Alan Pickert says the group’s virtual meeting had advantages and disadvantages.
Terrell Hogan partner Alan Pickert is one of 14 Florida representatives in the American Bar Association House of Delegates. He participated in the ABA Midyear Virtual Meeting Feb. 17-22 when 31 measures were considered and approved.
The policy proposals, which are debated by delegates with diverse legal and political backgrounds, enable the ABA to lobby legislators and authorize the filing of legal briefs in support if a resolution on a topic is approved by a majority of the delegates.
Pickert said there are some advantages to conducting the meeting remotely. He doesn’t have air fare or six days of hotel and meal expenses in Chicago, he’s not away from his family and he can continue to practice law.
“Not all resolutions require my participation. If you are at the meeting in person, you can’t just get up repeatedly and leave the room for 20 or 30 minutes. Via the computer, I can do work at my desk, field phone calls, etc., until I am needed throughout the course of the meeting,” Pickert said.
However, he misses the personal contact with colleagues.
“The Florida Caucus typically has lunch and or dinner together. It’s amazing how much I learn from listening to their experiences in and out of the courtroom,” Pickert said.
Pickert said one of the first resolutions passed concerned student loan debt for law students and recent law school graduates.
Advocates for the student loan modifications, Resolution 106C, said that even before COVID-19 slowed the U.S. economy, many young lawyers struggled with their student loans given the legal profession’s uncertain job market and their high student debt.
Studies indicate recent law school graduates carry an average student debt of $145,000. Last summer, the National Association for Law Placement reported that 49% of law schools surveyed stated employers had rescinded employment offers, and other offers were pushed into 2021.
The resolution recommends extending loan repayment terms, allowing either refinancing or transferring of obligations to federal from commercial programs and authorizing suspension or forgiveness of student loans in certain situations.
The sponsor, the Young Lawyers Division, withdrew a companion resolution that urged Congress to amend the U.S. bankruptcy code to ease restrictions on how student loans can be discharged in bankruptcy proceedings because of objections raised by other ABA entities, Pickert said.

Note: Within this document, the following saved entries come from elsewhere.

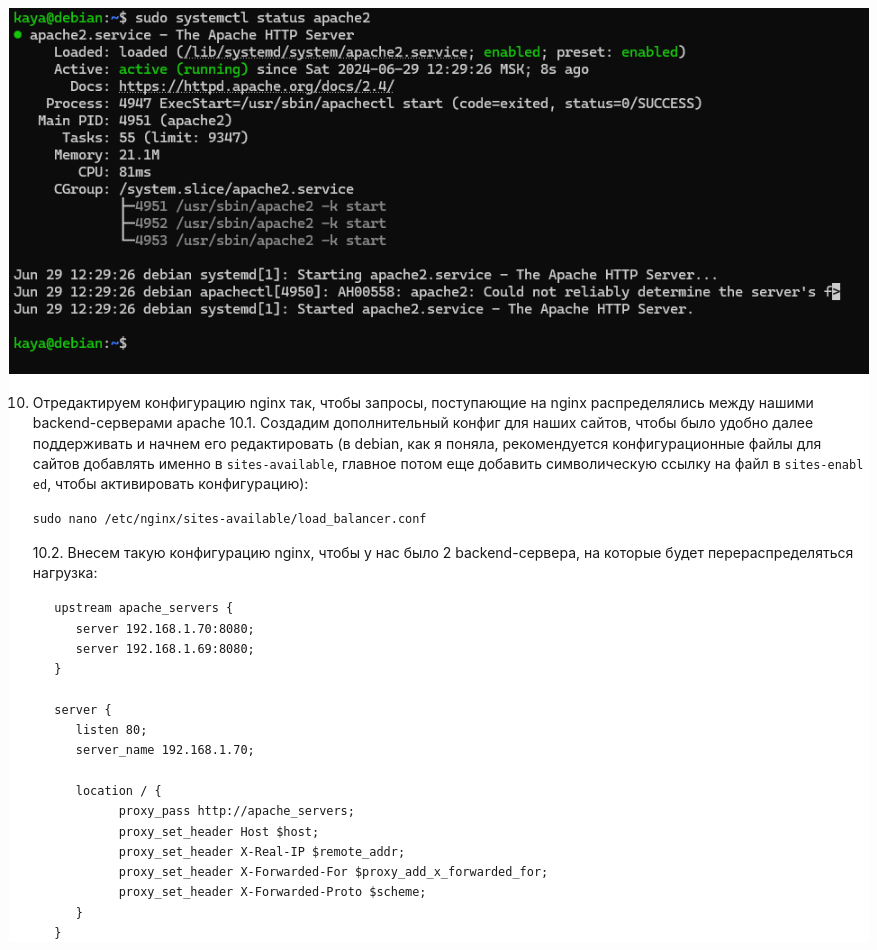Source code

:    ![alt text](image-9.png)

10. Отредактируем конфигурацию nginx так, чтобы запросы, поступающие на nginx распределялись между нашими backend-серверами apache
   10.1. Создадим дополнительный конфиг для наших сайтов, чтобы было удобно далее поддерживать и начнем его редактировать (в debian, как я поняла, рекомендуется конфигурационные файлы для сайтов добавлять именно в `sites-available`, главное потом еще добавить символическую ссылку на файл в `sites-enabled`, чтобы активировать конфигурацию):
      ```console
      sudo nano /etc/nginx/sites-available/load_balancer.conf
      ```
      10.2. Внесем такую конфигурацию nginx, чтобы у нас было 2 backend-сервера, на которые будет перераспределяться нагрузка:
      ```console
         upstream apache_servers {
            server 192.168.1.70:8080; 
            server 192.168.1.69:8080; 
         }

         server {
            listen 80;  
            server_name 192.168.1.70;  

            location / {
                  proxy_pass http://apache_servers;  
                  proxy_set_header Host $host;
                  proxy_set_header X-Real-IP $remote_addr;
                  proxy_set_header X-Forwarded-For $proxy_add_x_forwarded_for;
                  proxy_set_header X-Forwarded-Proto $scheme;
            }
         }
      ```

As a help to some recent law graduates taking the Bar exam, the delegates approved Resolution 105, which urges that the Bar admission authority of each jurisdiction allow test-takers to bring menstrual products in opaque rather than clear containers, and recommends relaxing other restrictions now in place.
Each jurisdiction develops its own rules and guidelines, and restrictions regarding menstrual products were cited as posing additional pressures and challenges to test-takers.
Two other new policies are geared to help lawyers and law students better manage their well-being and family life, particularly during the COVID-19 pandemic.
Resolution 300A encourages stakeholders in the legal profession to make resources accessible that advance well-being.
Resolution 101A urges governmental entities to allow specially trained facility dogs to assist victims and vulnerable witnesses in any stage of the criminal justice system.
Other resolutions approved that Pickert said might be of interest locally include:
• 10E, which endorses the federal Daniel Anderl Judicial Security and Privacy Act of 2020, or similar legislation, to prohibit the disclosure of personally identifiable information of current and former federal judges and other jurists. The proposed federal law follows the assassination last year of a son of a federal judge in New Jersey.
• 10F, which urges governmental entities to establish law enforcement officer training and implement guidelines to minimize implicit bias in giving exit orders during discretionary traffic enforcement stops where the officer has safety concerns or a reasonable suspicion of criminal activity.
• 103B, which asks the U.S. Department of Justice and the attorney general to withdraw certain AG opinions related to criminal records and U.S. immigration law and replace them with opinions that are consistent with congressional intent, the U.S. Constitution and U.S. treaty obligations.
• 107B, which urges states to adopt certain principles in administering elections for U.S. president and that if a dispute arises as to the proper recipient of the electoral votes for a state, Congress should give controlling effect to the winner of the popular vote for that state unless a state allocates electoral votes by congressional district as is currently done in two states.